Errors, timeouts, and misses do not contribute to successful req/s. JSON and CSV separate errors from timeouts, while the console combines them in its errors column.

Focus on p99 and p99.9 for user-facing latency. A low p50 with a high p99 indicates occasional stalls hidden by the median.

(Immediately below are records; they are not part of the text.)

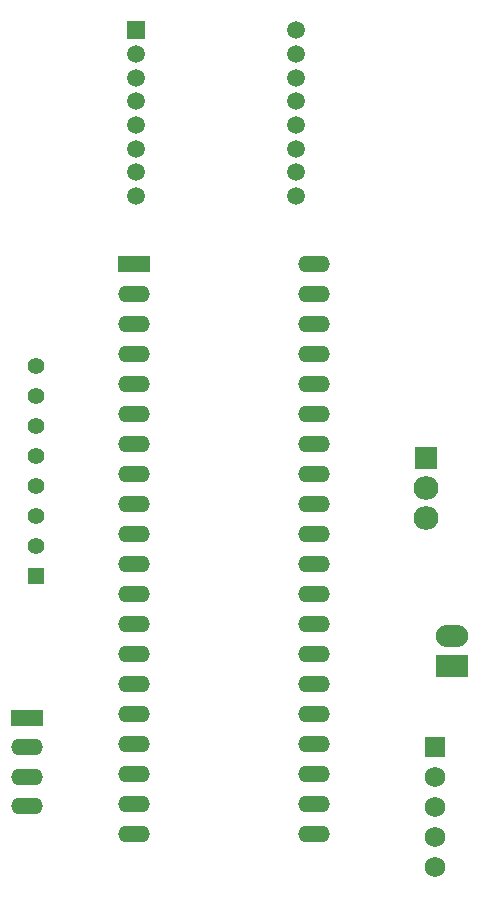
<source format=gbs>
G04*
G04 #@! TF.GenerationSoftware,Altium Limited,Altium Designer,21.3.2 (30)*
G04*
G04 Layer_Color=16711935*
%FSLAX44Y44*%
%MOMM*%
G71*
G04*
G04 #@! TF.SameCoordinates,1BCB905A-A0B2-44AB-9C87-BC35C0DBCD6E*
G04*
G04*
G04 #@! TF.FilePolarity,Negative*
G04*
G01*
G75*
%ADD24C,1.4032*%
%ADD25R,1.4032X1.4032*%
%ADD26C,1.5032*%
%ADD27R,1.5032X1.5032*%
%ADD28R,2.7032X1.4032*%
%ADD29O,2.7032X1.4032*%
%ADD30O,2.1082X1.9812*%
%ADD31R,1.9812X1.9812*%
%ADD32R,2.7432X1.8542*%
%ADD33O,2.7432X1.8542*%
%ADD34R,1.7272X1.7272*%
%ADD35C,1.7272*%
D24*
X1051560Y795020D02*
D03*
Y769620D02*
D03*
Y744220D02*
D03*
Y718820D02*
D03*
Y693420D02*
D03*
Y668020D02*
D03*
Y642620D02*
D03*
D25*
Y617220D02*
D03*
D26*
X1271270Y939490D02*
D03*
Y959490D02*
D03*
Y979490D02*
D03*
Y999490D02*
D03*
Y1019490D02*
D03*
Y1039490D02*
D03*
Y1059490D02*
D03*
Y1079490D02*
D03*
X1136270Y939490D02*
D03*
Y959490D02*
D03*
Y979490D02*
D03*
Y999490D02*
D03*
Y1019490D02*
D03*
Y1039490D02*
D03*
Y1059490D02*
D03*
D27*
Y1079490D02*
D03*
D28*
X1043940Y497440D02*
D03*
X1134110Y881380D02*
D03*
D29*
X1043940Y472440D02*
D03*
Y447440D02*
D03*
Y422440D02*
D03*
X1134110Y855980D02*
D03*
Y830580D02*
D03*
Y805180D02*
D03*
Y779780D02*
D03*
Y754380D02*
D03*
Y728980D02*
D03*
Y703580D02*
D03*
Y678180D02*
D03*
Y652780D02*
D03*
Y627380D02*
D03*
Y601980D02*
D03*
Y576580D02*
D03*
Y551180D02*
D03*
Y525780D02*
D03*
Y500380D02*
D03*
Y474980D02*
D03*
Y449580D02*
D03*
Y424180D02*
D03*
Y398780D02*
D03*
X1286510Y881380D02*
D03*
Y855980D02*
D03*
Y830580D02*
D03*
Y805180D02*
D03*
Y779780D02*
D03*
Y754380D02*
D03*
Y728980D02*
D03*
Y703580D02*
D03*
Y678180D02*
D03*
Y652780D02*
D03*
Y627380D02*
D03*
Y601980D02*
D03*
Y576580D02*
D03*
Y551180D02*
D03*
Y525780D02*
D03*
Y500380D02*
D03*
Y474980D02*
D03*
Y449580D02*
D03*
Y424180D02*
D03*
Y398780D02*
D03*
D30*
X1381760Y666750D02*
D03*
Y692150D02*
D03*
D31*
Y717550D02*
D03*
D32*
X1403350Y541020D02*
D03*
D33*
Y566420D02*
D03*
D34*
X1389380Y472440D02*
D03*
D35*
Y447040D02*
D03*
Y421640D02*
D03*
Y396240D02*
D03*
Y370840D02*
D03*
M02*

</source>
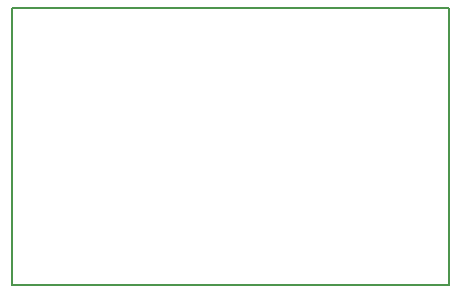
<source format=gm1>
G04 #@! TF.FileFunction,Profile,NP*
%FSLAX46Y46*%
G04 Gerber Fmt 4.6, Leading zero omitted, Abs format (unit mm)*
G04 Created by KiCad (PCBNEW (2016-04-26 BZR 6712, Git b92ad6f)-product) date 03/05/2016 22:11:21*
%MOMM*%
%LPD*%
G01*
G04 APERTURE LIST*
%ADD10C,0.100000*%
%ADD11C,0.150000*%
G04 APERTURE END LIST*
D10*
D11*
X174000000Y-80500000D02*
X174000000Y-104000000D01*
X211000000Y-80500000D02*
X174000000Y-80500000D01*
X211000000Y-104000000D02*
X211000000Y-80500000D01*
X174000000Y-104000000D02*
X211000000Y-104000000D01*
M02*

</source>
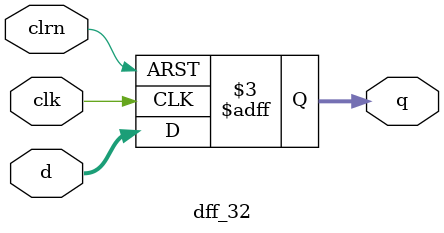
<source format=v>
`timescale 1ns / 1ps


module dff_32(d,clk,clrn,q);
    input [31:0] d;
    input clk,clrn;
    output [31:0] q;
    reg [31:0] q;
    
    always@(negedge clrn or posedge clk)
    begin
        if(clrn == 0) begin
            q<=0;
        end else begin
            q<=d;
        end
    end
endmodule

</source>
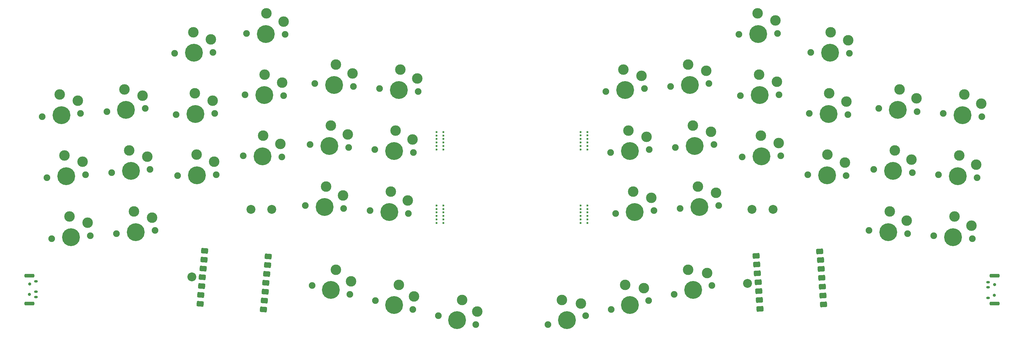
<source format=gts>
%TF.GenerationSoftware,KiCad,Pcbnew,9.0.0*%
%TF.CreationDate,2025-07-06T20:28:58+03:00*%
%TF.ProjectId,NIOKR,4e494f4b-522e-46b6-9963-61645f706362,rev?*%
%TF.SameCoordinates,Original*%
%TF.FileFunction,Soldermask,Top*%
%TF.FilePolarity,Negative*%
%FSLAX46Y46*%
G04 Gerber Fmt 4.6, Leading zero omitted, Abs format (unit mm)*
G04 Created by KiCad (PCBNEW 9.0.0) date 2025-07-06 20:28:58*
%MOMM*%
%LPD*%
G01*
G04 APERTURE LIST*
G04 Aperture macros list*
%AMRoundRect*
0 Rectangle with rounded corners*
0 $1 Rounding radius*
0 $2 $3 $4 $5 $6 $7 $8 $9 X,Y pos of 4 corners*
0 Add a 4 corners polygon primitive as box body*
4,1,4,$2,$3,$4,$5,$6,$7,$8,$9,$2,$3,0*
0 Add four circle primitives for the rounded corners*
1,1,$1+$1,$2,$3*
1,1,$1+$1,$4,$5*
1,1,$1+$1,$6,$7*
1,1,$1+$1,$8,$9*
0 Add four rect primitives between the rounded corners*
20,1,$1+$1,$2,$3,$4,$5,0*
20,1,$1+$1,$4,$5,$6,$7,0*
20,1,$1+$1,$6,$7,$8,$9,0*
20,1,$1+$1,$8,$9,$2,$3,0*%
G04 Aperture macros list end*
%ADD10RoundRect,0.250000X-0.792903X-0.457635X0.701389X-0.588369X0.792903X0.457635X-0.701389X0.588369X0*%
%ADD11RoundRect,0.250000X-0.711551X-0.576038X0.784795X-0.471404X0.711551X0.576038X-0.784795X0.471404X0*%
%ADD12C,0.900000*%
%ADD13RoundRect,0.175000X0.325000X-0.175000X0.325000X0.175000X-0.325000X0.175000X-0.325000X-0.175000X0*%
%ADD14RoundRect,0.250000X-1.150000X-0.250000X1.150000X-0.250000X1.150000X0.250000X-1.150000X0.250000X0*%
%ADD15C,1.900000*%
%ADD16C,3.000000*%
%ADD17C,5.100000*%
%ADD18C,0.600000*%
%ADD19C,2.540000*%
%ADD20RoundRect,0.175000X-0.325000X0.175000X-0.325000X-0.175000X0.325000X-0.175000X0.325000X0.175000X0*%
%ADD21RoundRect,0.250000X1.150000X0.250000X-1.150000X0.250000X-1.150000X-0.250000X1.150000X-0.250000X0*%
G04 APERTURE END LIST*
D10*
%TO.C,U1*%
X-123931435Y-26227011D03*
X-123710059Y-23696677D03*
X-123488683Y-21166342D03*
X-123267308Y-18636008D03*
X-123045932Y-16105673D03*
X-122824557Y-13575339D03*
X-122603181Y-11045004D03*
X-104492361Y-12629495D03*
X-104713737Y-15159830D03*
X-104935113Y-17690164D03*
X-105156488Y-20220499D03*
X-105377864Y-22750834D03*
X-105599239Y-25281168D03*
X-105820615Y-27811503D03*
%TD*%
D11*
%TO.C,U2*%
X35684649Y-27663064D03*
X35507467Y-25129252D03*
X35330286Y-22595439D03*
X35153105Y-20061626D03*
X34975923Y-17527814D03*
X34798742Y-14994001D03*
X34621560Y-12460188D03*
X52757275Y-11192016D03*
X52934456Y-13725828D03*
X53111638Y-16259641D03*
X53288819Y-18793454D03*
X53466000Y-21327266D03*
X53643182Y-23861079D03*
X53820363Y-26394892D03*
%TD*%
D12*
%TO.C,L-PSW1*%
X-172558800Y-23503500D03*
X-172508800Y-20503500D03*
D13*
X-170708800Y-19753500D03*
X-170708800Y-22753500D03*
X-170708800Y-24253500D03*
D14*
X-172608800Y-18153500D03*
X-172608800Y-26103500D03*
%TD*%
D15*
%TO.C,R-S2*%
X50213485Y45701273D03*
D16*
X55866044Y51455278D03*
D17*
X55711600Y45557300D03*
D16*
X60806741Y49125147D03*
D15*
X61209715Y45413327D03*
%TD*%
D18*
%TO.C,mbites4*%
X-13460600Y1914600D03*
X-13460600Y914600D03*
X-13460600Y-85400D03*
X-13460600Y-1085400D03*
X-13460600Y-2085400D03*
X-13460600Y-3085400D03*
%TD*%
D15*
%TO.C,R-S1*%
X69539555Y29635325D03*
D16*
X75485509Y35085612D03*
D17*
X75022600Y29203800D03*
D16*
X80297485Y32500099D03*
D15*
X80505645Y28772275D03*
%TD*%
%TO.C,L-S0*%
X-168948545Y27320775D03*
D16*
X-163928409Y33634112D03*
D17*
X-163465500Y27752300D03*
D16*
X-158771212Y31833190D03*
D15*
X-157982455Y28183825D03*
%TD*%
%TO.C,R-S5*%
X-8229145Y34460575D03*
D16*
X-3209009Y40773912D03*
D17*
X-2746100Y34892100D03*
D16*
X1948188Y38972990D03*
D15*
X2736945Y35323625D03*
%TD*%
%TO.C,L-S8*%
X-130751615Y27919227D03*
D16*
X-125407944Y33961178D03*
D17*
X-125253500Y28063200D03*
D16*
X-120352068Y31892817D03*
D15*
X-119755385Y28207173D03*
%TD*%
%TO.C,L-S2*%
X-131209715Y45413327D03*
D16*
X-125866044Y51455278D03*
D17*
X-125711600Y45557300D03*
D16*
X-120810168Y49386917D03*
D15*
X-120213485Y45701273D03*
%TD*%
%TO.C,R-S6*%
X86609455Y10737825D03*
D16*
X92555409Y16188112D03*
D17*
X92092500Y10306300D03*
D16*
X97367385Y13602599D03*
D15*
X97575545Y9874775D03*
%TD*%
D19*
%TO.C,L-BAT+1*%
X-109449000Y754900D03*
%TD*%
%TO.C,L-GND1*%
X-103449000Y754900D03*
%TD*%
D15*
%TO.C,R-S8*%
X49755385Y28207173D03*
D16*
X55407944Y33961178D03*
D17*
X55253500Y28063200D03*
D16*
X60348641Y31631047D03*
D15*
X60751615Y27919227D03*
%TD*%
%TO.C,L-S11*%
X-74110045Y17877625D03*
D16*
X-68164091Y23327912D03*
D17*
X-68627000Y17446100D03*
D16*
X-63352115Y20742399D03*
D15*
X-63143955Y17014575D03*
%TD*%
%TO.C,L-S20*%
X-55980135Y-29572350D03*
D16*
X-49254772Y-25119317D03*
D17*
X-50632100Y-30856300D03*
D16*
X-44906503Y-28425758D03*
D15*
X-45284065Y-32140250D03*
%TD*%
D18*
%TO.C,mbites1*%
X-56539400Y22914800D03*
X-56539400Y21914800D03*
X-56539400Y20914800D03*
X-56539400Y19914800D03*
X-56539400Y18914800D03*
X-56539400Y17914800D03*
%TD*%
D15*
%TO.C,L-S18*%
X-91957835Y-20934850D03*
D16*
X-85232472Y-16481817D03*
D17*
X-86609800Y-22218800D03*
D16*
X-80884203Y-19788258D03*
D15*
X-81261765Y-23502750D03*
%TD*%
D18*
%TO.C,mbites2*%
X-56536600Y1917300D03*
X-56536600Y917300D03*
X-56536600Y-82700D03*
X-56536600Y-1082700D03*
X-56536600Y-2082700D03*
X-56536600Y-3082700D03*
%TD*%
D15*
%TO.C,L-S5*%
X-72736945Y35323625D03*
D16*
X-66790991Y40773912D03*
D17*
X-67253900Y34892100D03*
D16*
X-61979015Y38188399D03*
D15*
X-61770855Y34460575D03*
%TD*%
%TO.C,R-S14*%
X49297285Y10713173D03*
D16*
X54949844Y16467178D03*
D17*
X54795400Y10569200D03*
D16*
X59890541Y14137047D03*
D15*
X60293515Y10425227D03*
%TD*%
%TO.C,R-S4*%
X10213855Y35912075D03*
D16*
X15233991Y42225412D03*
D17*
X15696900Y36343600D03*
D16*
X20391188Y40424490D03*
D15*
X21179945Y36775125D03*
%TD*%
%TO.C,R-S3*%
X29680485Y50794327D03*
D16*
X35024156Y56836278D03*
D17*
X35178600Y50938300D03*
D16*
X40080032Y54767917D03*
D15*
X40676715Y51082273D03*
%TD*%
%TO.C,L-S14*%
X-130293515Y10425227D03*
D16*
X-124949844Y16467178D03*
D17*
X-124795400Y10569200D03*
D16*
X-119893968Y14398817D03*
D15*
X-119297285Y10713173D03*
%TD*%
%TO.C,R-S18*%
X11261765Y-23502750D03*
D16*
X15232472Y-16481817D03*
D17*
X16609800Y-22218800D03*
D16*
X20607902Y-17453804D03*
D15*
X21957835Y-20934850D03*
%TD*%
%TO.C,L-S9*%
X-111134815Y33588273D03*
D16*
X-105482256Y39342278D03*
D17*
X-105636700Y33444300D03*
D16*
X-100541559Y37012147D03*
D15*
X-100138585Y33300327D03*
%TD*%
%TO.C,L-S3*%
X-110676715Y51082273D03*
D16*
X-105024156Y56836278D03*
D17*
X-105178600Y50938300D03*
D16*
X-100083459Y54506147D03*
D15*
X-99680485Y50794327D03*
%TD*%
%TO.C,R-S7*%
X68166455Y12189325D03*
D16*
X74112409Y17639612D03*
D17*
X73649500Y11757800D03*
D16*
X78924385Y15054099D03*
D15*
X79132545Y11326275D03*
%TD*%
%TO.C,L-S6*%
X-167575545Y9874775D03*
D16*
X-162555409Y16188112D03*
D17*
X-162092500Y10306300D03*
D16*
X-157398212Y14387190D03*
D15*
X-156609455Y10737825D03*
%TD*%
%TO.C,R-S10*%
X11586855Y18465975D03*
D16*
X16606991Y24779312D03*
D17*
X17069900Y18897500D03*
D16*
X21764188Y22978390D03*
D15*
X22552945Y19329025D03*
%TD*%
%TO.C,L-S7*%
X-149132545Y11326275D03*
D16*
X-144112409Y17639612D03*
D17*
X-143649500Y11757800D03*
D16*
X-138955212Y15838690D03*
D15*
X-138166455Y12189325D03*
%TD*%
%TO.C,R-S9*%
X30138585Y33300327D03*
D16*
X35482256Y39342278D03*
D17*
X35636700Y33444300D03*
D16*
X40538132Y37273917D03*
D15*
X41134815Y33588273D03*
%TD*%
%TO.C,R-S19*%
X-6727135Y-27821450D03*
D16*
X-2756428Y-20800517D03*
D17*
X-1379100Y-26537500D03*
D16*
X2619002Y-21772504D03*
D15*
X3968935Y-25253550D03*
%TD*%
D18*
%TO.C,mbites3*%
X-13459000Y22917200D03*
X-13459000Y21917200D03*
X-13459000Y20917200D03*
X-13459000Y19917200D03*
X-13459000Y18917200D03*
X-13459000Y17917200D03*
%TD*%
D15*
%TO.C,R-S11*%
X-6856045Y17014575D03*
D16*
X-1835909Y23327912D03*
D17*
X-1373000Y17446100D03*
D16*
X3321288Y21526990D03*
D15*
X4110045Y17877625D03*
%TD*%
%TO.C,L-S1*%
X-150505645Y28772275D03*
D16*
X-145485509Y35085612D03*
D17*
X-145022600Y29203800D03*
D16*
X-140328312Y33284690D03*
D15*
X-139539555Y29635325D03*
%TD*%
%TO.C,R-S13*%
X66793455Y-5256775D03*
D16*
X72739409Y193512D03*
D17*
X72276500Y-5688300D03*
D16*
X77551385Y-2392001D03*
D15*
X77759545Y-6119825D03*
%TD*%
D18*
%TO.C,mbites6*%
X-54539400Y1914600D03*
X-54539400Y914600D03*
X-54539400Y-85400D03*
X-54539400Y-1085400D03*
X-54539400Y-2085400D03*
X-54539400Y-3085400D03*
%TD*%
D19*
%TO.C,L-BAT+2*%
X-126268800Y-18479400D03*
%TD*%
D15*
%TO.C,L-S17*%
X-75483045Y431525D03*
D16*
X-69537091Y5881812D03*
D17*
X-70000000Y0D03*
D16*
X-64725115Y3296299D03*
D15*
X-64516955Y-431525D03*
%TD*%
D19*
%TO.C,R-BAT+1*%
X39449000Y754900D03*
%TD*%
D15*
%TO.C,L-S4*%
X-91179945Y36775125D03*
D16*
X-85233991Y42225412D03*
D17*
X-85696900Y36343600D03*
D16*
X-80422015Y39639899D03*
D15*
X-80213855Y35912075D03*
%TD*%
D12*
%TO.C,R-PSW1*%
X102558800Y-20751000D03*
X102508800Y-23751000D03*
D20*
X100708800Y-24501000D03*
X100708800Y-21501000D03*
X100708800Y-20001000D03*
D21*
X102608800Y-26101000D03*
X102608800Y-18151000D03*
%TD*%
D15*
%TO.C,L-S15*%
X-111592915Y16094273D03*
D16*
X-105940356Y21848278D03*
D17*
X-106094800Y15950300D03*
D16*
X-100999659Y19518147D03*
D15*
X-100596685Y15806327D03*
%TD*%
%TO.C,R-S20*%
X-24715935Y-32140250D03*
D16*
X-20745228Y-25119317D03*
D17*
X-19367900Y-30856300D03*
D16*
X-15369798Y-26091304D03*
D15*
X-14019865Y-29572350D03*
%TD*%
D19*
%TO.C,R-GND1*%
X33449000Y754900D03*
%TD*%
D15*
%TO.C,L-S19*%
X-73969035Y-25253550D03*
D16*
X-67243672Y-20800517D03*
D17*
X-68621000Y-26537500D03*
D16*
X-62895403Y-24106958D03*
D15*
X-63272965Y-27821450D03*
%TD*%
%TO.C,R-S16*%
X12959955Y1019975D03*
D16*
X17980091Y7333312D03*
D17*
X18443000Y1451500D03*
D16*
X23137288Y5532390D03*
D15*
X23926045Y1883025D03*
%TD*%
%TO.C,R-S12*%
X85236455Y-6708275D03*
D16*
X91182409Y-1257988D03*
D17*
X90719500Y-7139800D03*
D16*
X95994385Y-3843501D03*
D15*
X96202545Y-7571325D03*
%TD*%
%TO.C,L-S10*%
X-92552945Y19329025D03*
D16*
X-86606991Y24779312D03*
D17*
X-87069900Y18897500D03*
D16*
X-81795015Y22193799D03*
D15*
X-81586855Y18465975D03*
%TD*%
%TO.C,R-S0*%
X87982455Y28183825D03*
D16*
X93928409Y33634112D03*
D17*
X93465500Y27752300D03*
D16*
X98740385Y31048599D03*
D15*
X98948545Y27320775D03*
%TD*%
D18*
%TO.C,mbites8*%
X-15460600Y1914800D03*
X-15460600Y914800D03*
X-15460600Y-85200D03*
X-15460600Y-1085200D03*
X-15460600Y-2085200D03*
X-15460600Y-3085200D03*
%TD*%
D15*
%TO.C,L-S13*%
X-147759545Y-6119825D03*
D16*
X-142739409Y193512D03*
D17*
X-142276500Y-5688300D03*
D16*
X-137582212Y-1607410D03*
D15*
X-136793455Y-5256775D03*
%TD*%
D18*
%TO.C,mbites5*%
X-54539400Y22914600D03*
X-54539400Y21914600D03*
X-54539400Y20914600D03*
X-54539400Y19914600D03*
X-54539400Y18914600D03*
X-54539400Y17914600D03*
%TD*%
D15*
%TO.C,L-S16*%
X-93926045Y1883025D03*
D16*
X-87980091Y7333312D03*
D17*
X-88443000Y1451500D03*
D16*
X-83168115Y4747799D03*
D15*
X-82959955Y1019975D03*
%TD*%
%TO.C,R-S17*%
X-5483045Y-431525D03*
D16*
X-462909Y5881812D03*
D17*
X0Y0D03*
D16*
X4694288Y4080890D03*
D15*
X5483045Y431525D03*
%TD*%
%TO.C,R-S15*%
X30596685Y15806327D03*
D16*
X35940356Y21848278D03*
D17*
X36094800Y15950300D03*
D16*
X40996232Y19779917D03*
D15*
X41592915Y16094273D03*
%TD*%
D18*
%TO.C,mbites7*%
X-15458900Y22917300D03*
X-15458900Y21917300D03*
X-15458900Y20917300D03*
X-15458900Y19917300D03*
X-15458900Y18917300D03*
X-15458900Y17917300D03*
%TD*%
D19*
%TO.C,R-BAT+2*%
X32163700Y-20376500D03*
%TD*%
D15*
%TO.C,L-S12*%
X-166202545Y-7571325D03*
D16*
X-161182409Y-1257988D03*
D17*
X-160719500Y-7139800D03*
D16*
X-156025212Y-3058910D03*
D15*
X-155236455Y-6708275D03*
%TD*%
M02*

</source>
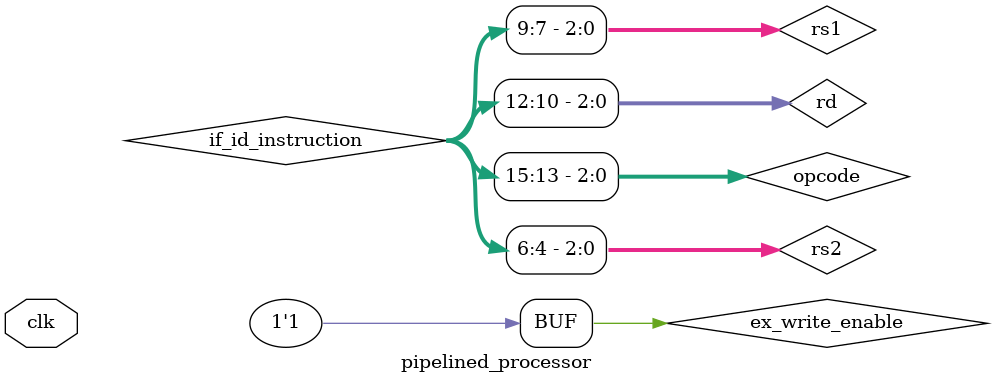
<source format=v>
module pipelined_processor (
    input clk
);

    // --- IF Stage ---
    reg [3:0] pc = 0;
    wire [15:0] instruction;

    instruction_memory imem (
        .address(pc),
        .instruction(instruction)
    );

    wire [15:0] if_id_instruction;
    if_id if_id_reg (
        .clk(clk),
        .instruction_in(instruction),
        .instruction_out(if_id_instruction)
    );

    // --- ID Stage ---
    wire [2:0] opcode = if_id_instruction[15:13];
    wire [2:0] rd     = if_id_instruction[12:10];
    wire [2:0] rs1    = if_id_instruction[9:7];
    wire [2:0] rs2    = if_id_instruction[6:4];

    wire [7:0] reg_data1, reg_data2;

    register_file regfile (
        .clk(clk),
        .read_reg1(rs1),
        .read_reg2(rs2),
        .write_reg(wb_rd),
        .write_data(wb_result),
        .reg_write(wb_write_enable),
        .data1(reg_data1),
        .data2(reg_data2)
    );

    // ID/EX pipeline register
    wire [2:0] id_ex_opcode, id_ex_rd;
    wire [7:0] id_ex_rs1_data, id_ex_rs2_data;

    id_ex id_ex_reg (
        .clk(clk),
        .opcode_in(opcode),
        .rs1_data_in(reg_data1),
        .rs2_data_in(reg_data2),
        .rd_in(rd),
        .opcode_out(id_ex_opcode),
        .rs1_data_out(id_ex_rs1_data),
        .rs2_data_out(id_ex_rs2_data),
        .rd_out(id_ex_rd)
    );

    // --- EX Stage ---
    wire [7:0] alu_result;
    alu alu_unit (
        .a(id_ex_rs1_data),
        .b(id_ex_rs2_data),
        .alu_control(id_ex_opcode),
        .result(alu_result)
    );

    // For LOAD, memory read from rs1 (used as address)
    wire [7:0] mem_data;
    data_memory dmem (
        .clk(clk),
        .address(id_ex_rs1_data),
        .data_out(mem_data)
    );

    // MUX for ALU vs LOAD result
    wire [7:0] ex_result = (id_ex_opcode == 3'b010) ? mem_data : alu_result;
    wire ex_write_enable = 1'b1; // Always write back (simplified)

    // EX/WB pipeline register
    wire [7:0] wb_result;
    wire [2:0] wb_rd;
    wire wb_write_enable;

    ex_wb ex_wb_reg (
        .clk(clk),
        .result_in(ex_result),
        .rd_in(id_ex_rd),
        .reg_write_in(ex_write_enable),
        .result_out(wb_result),
        .rd_out(wb_rd),
        .reg_write_out(wb_write_enable)
    );

    // Increment PC every clock (simplified no stalls)
    always @(posedge clk) begin
        pc <= pc + 1;
    end

endmodule

</source>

For get and mixed, a key space above 100,000 produces some misses because seeding stops at 100,000 keys. Use --key-space 100000 or lower for an all-seeded read test.

JSON and CSV Output

Machine-readable output sends progress to stderr and keeps stdout clean:

kahuna-bench -c "$ENDPOINTS" \
--workload mixed \
--duration 60 \
--format json | jq '.aggregate.p99Ms'

kahuna-bench -c "$ENDPOINTS" \
--workload get \
--duration 60 \
--format csv \
--output benchmark.csv

JSON includes the complete run parameters, per-operation statistics, and aggregate statistics. Stable fields include rps, p50Ms, p99Ms, p999Ms, errors, timeouts, and misses.

Reproducible Comparisons

Keep endpoints, server data, duration, concurrency, key space, payload size, durability, and random seed identical when comparing two installations:

kahuna-bench -c "$ENDPOINTS" \
--workload mixed \
--read-pct 50 \
--duration 60 \
--warmup 10 \
--concurrency 128 \
--key-space 100000 \
--value-size 256 \
--seed 42 \
--format json \
--output build-a.json

Run the load generator on a separate machine so it does not compete with Kahuna for CPU, memory, network bandwidth, or storage I/O. Use at least 10 seconds of warmup and 60 seconds of measurement when comparing tail latency.